Task statement |
Please copy each line from the entries that contains the string "réglé".

Data |

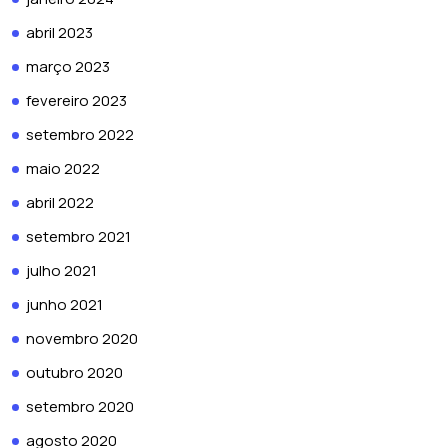
abril 2023
março 2023
fevereiro 2023
setembro 2022
maio 2022
abril 2022
setembro 2021
julho 2021
junho 2021
novembro 2020
outubro 2020
setembro 2020
agosto 2020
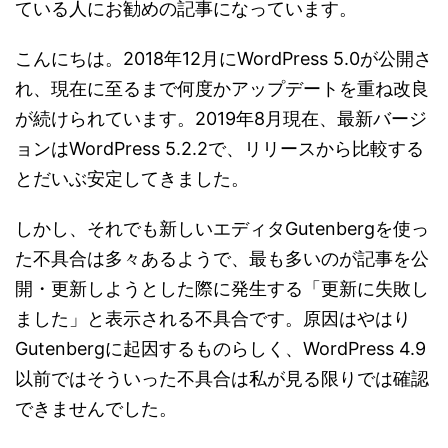
ている人にお勧めの記事になっています。
こんにちは。2018年12月にWordPress 5.0が公開さ
れ、現在に至るまで何度かアップデートを重ね改良
が続けられています。2019年8月現在、最新バージ
ョンはWordPress 5.2.2で、リリースから比較する
とだいぶ安定してきました。
しかし、それでも新しいエディタGutenbergを使っ
た不具合は多々あるようで、最も多いのが記事を公
開・更新しようとした際に発生する「更新に失敗し
ました」と表示される不具合です。原因はやはり
Gutenbergに起因するものらしく、WordPress 4.9
以前ではそういった不具合は私が見る限りでは確認
できませんでした。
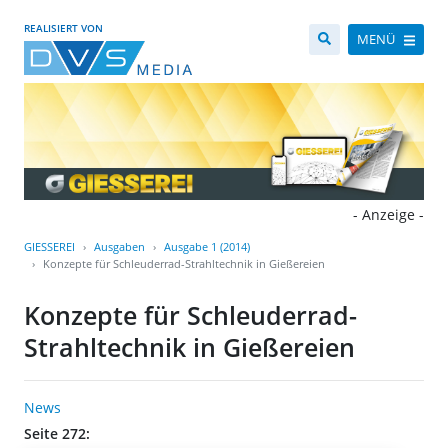
REALISIERT VON
MENÜ
- Anzeige -
GIESSEREI
Ausgaben
Ausgabe 1 (2014)
Konzepte für Schleuderrad-Strahltechnik in Gießereien
Konzepte für Schleuderrad-
Strahltechnik in Gießereien
News
Seite 272:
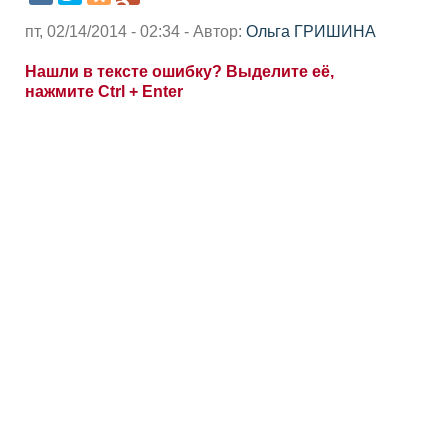
пт, 02/14/2014 - 02:34 - Автор:
Ольга ГРИШИНА
Нашли в тексте ошибку? Выделите её,
нажмите Ctrl + Enter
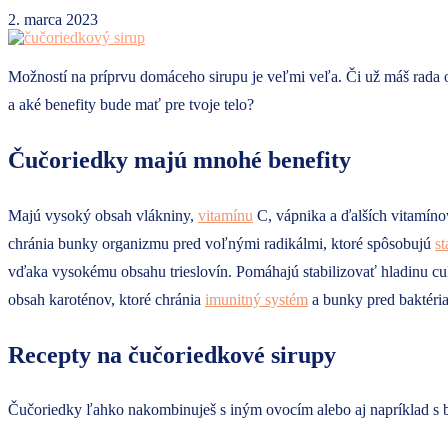
2. marca 2023
Možností na príprvu domáceho sirupu je veľmi veľa. Či už máš rad
a aké benefity bude mať pre tvoje telo?
Čučoriedky majú mnohé benefity
Majú vysoký obsah vlákniny,
vitamínu
C, vápnika a ďalších vitamín
chránia bunky organizmu pred voľnými radikálmi, ktoré spôsobujú
st
vďaka vysokému obsahu trieslovín. Pomáhajú stabilizovať hladinu c
obsah karoténov, ktoré chránia
imunitný systém
a bunky pred baktéri
Recepty na čučoriedkové sirupy
Čučoriedky ľahko nakombinuješ s iným ovocím alebo aj napríklad s 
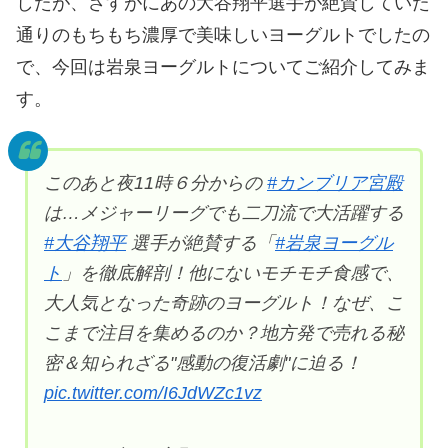
したが、さすがにあの大谷翔平選手が絶賛していた
通りのもちもち濃厚で美味しいヨーグルトでしたの
で、今回は岩泉ヨーグルトについてご紹介してみま
す。
このあと夜11時６分からの
#カンブリア宮殿
は…メジャーリーグでも二刀流で大活躍する
#大谷翔平
選手が絶賛する「
#岩泉ヨーグル
ト
」を徹底解剖！他にないモチモチ食感で、
大人気となった奇跡のヨーグルト！なぜ、こ
こまで注目を集めるのか？地方発で売れる秘
密＆知られざる"感動の復活劇"に迫る！
pic.twitter.com/I6JdWZc1vz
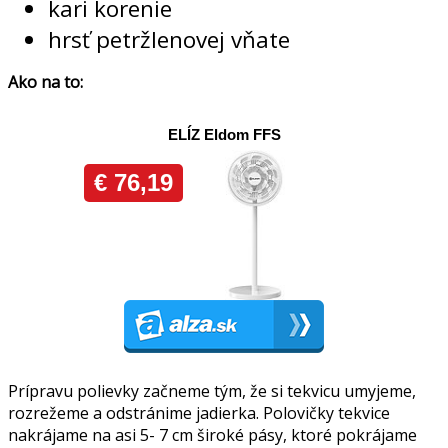
kari korenie
hrsť petržlenovej vňate
Ako na to:
Prípravu polievky začneme tým, že si tekvicu umyjeme,
rozrežeme a odstránime jadierka. Polovičky tekvice
nakrájame na asi 5- 7 cm široké pásy, ktoré pokrájame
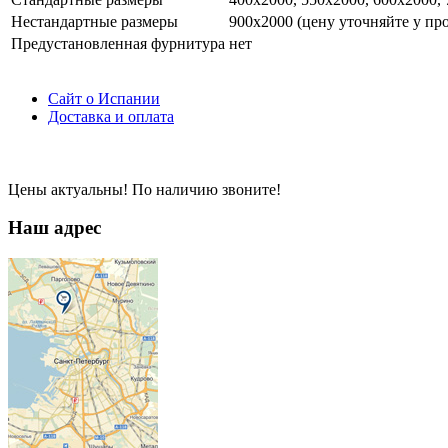
Нестандартные размеры
900х2000 (цену уточняйте у пр
Предустановленная фурнитура
нет
Сайт о Испании
Доставка и оплата
Цены актуальны! По наличию звоните!
Наш адрес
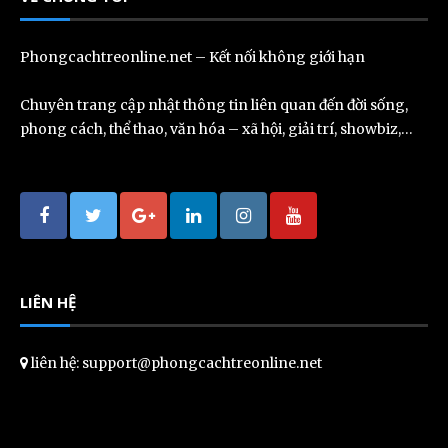
Phongcachtreonline.net – Kết nối không giới hạn
Chuyên trang cập nhật thông tin liên quan đến đời sống,
phong cách, thể thao, văn hóa – xã hội, giải trí, showbiz,…
LIÊN HỆ
liên hệ: support@phongcachtreonline.net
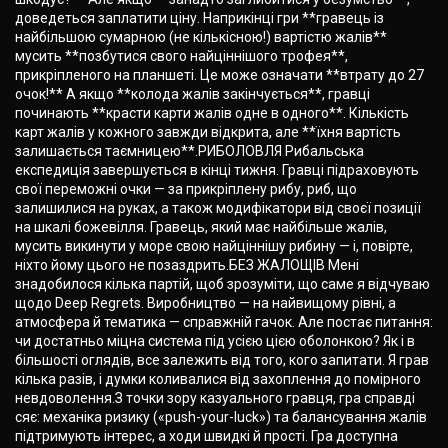
доведеться заплатити ціну. Наприкінці гри **гравець із
найбільшою сумарною (не кількісною!) вартістю жалів**
мусить **позбутися свого найціннішого трофея**,
прикріпленого на планшеті. Це може означати **втрату до 27
очок!** А якщо **колода жалів закінчується**, гравці
починають **красти карти жалів одне в одного**. Кількість
карт жалів у кожного завжди відкрита, але **їхня вартість
залишається таємницею**.РИБОЛОВЛЯ Рибальська
експедиція завершується в кінці тижня. Гравці підраховують
свої переможні очки — за прикріплену рибу, риб, що
залишилися на руках, а також модифікатори від своєї позиції
на шкалі божевілля. Гравець, який має найбільше жалів,
мусить викинути у море свою найціннішу рибину — і, повірте,
ніхто йому цього не позаздрить.БЕЗ ЖАЛОЩІВ Мені
знадобилося кілька партій, щоб зрозуміти, що саме я відчуваю
щодо Deep Regrets. Виробництво — на найвищому рівні, а
атмосфера й тематика — справжній гачок. Але постає питання:
чи достатньо міцна система під усією цією оболонкою? Як і в
більшості оглядів, все залежить від того, кого запитати. Я грав
кілька разів, і думки коливалися від захоплення до помірного
невдоволення.З точки зору казуального гравця, гра справді
сяє: механіка ризику («push-your-luck») та балансування жалів
підтримують інтерес, а ходи швидкі й прості. Гра доступна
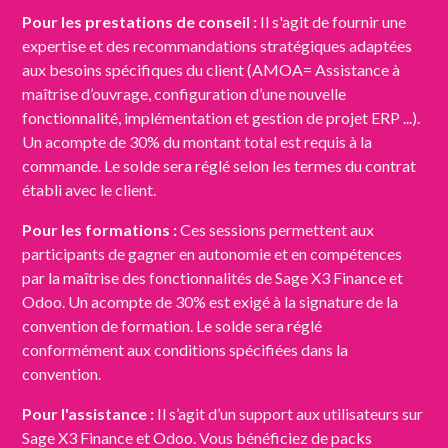
Pour les prestations de conseil :
Il s'agit de fournir une
expertise et des recommandations stratégiques adaptées
aux besoins spécifiques du client (AMOA= Assistance à
maîtrise d’ouvrage, configuration d’une nouvelle
fonctionnalité, implémentation et gestion de projet ERP ...).
Un acompte de 30% du montant total est requis à la
commande. Le solde sera réglé selon les termes du contrat
établi avec le client.
Pour les formations :
Ces sessions permettent aux
participants de gagner en autonomie et en compétences
par la maîtrise des fonctionnalités de Sage X3 Finance et
Odoo. Un acompte de 30% est exigé à la signature de la
convention de formation. Le solde sera réglé
conformément aux conditions spécifiées dans la
convention.
Pour l'assistance :
Il s’agit d’un support aux utilisateurs sur
Sage X3 Finance et Odoo. Vous bénéficiez de packs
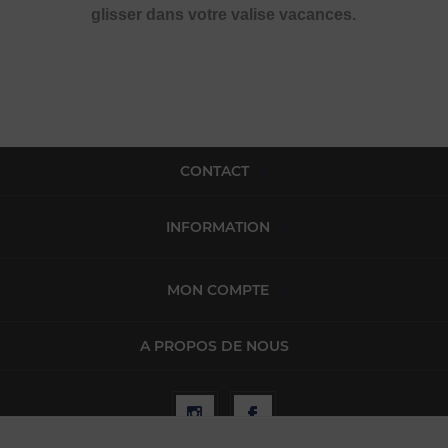
glisser dans votre valise vacances.
CONTACT
INFORMATION
MON COMPTE
A PROPOS DE NOUS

Answer to the problem |
commande. Le solde sera réglé selon les termes du contrat
convention de formation. Le solde sera réglé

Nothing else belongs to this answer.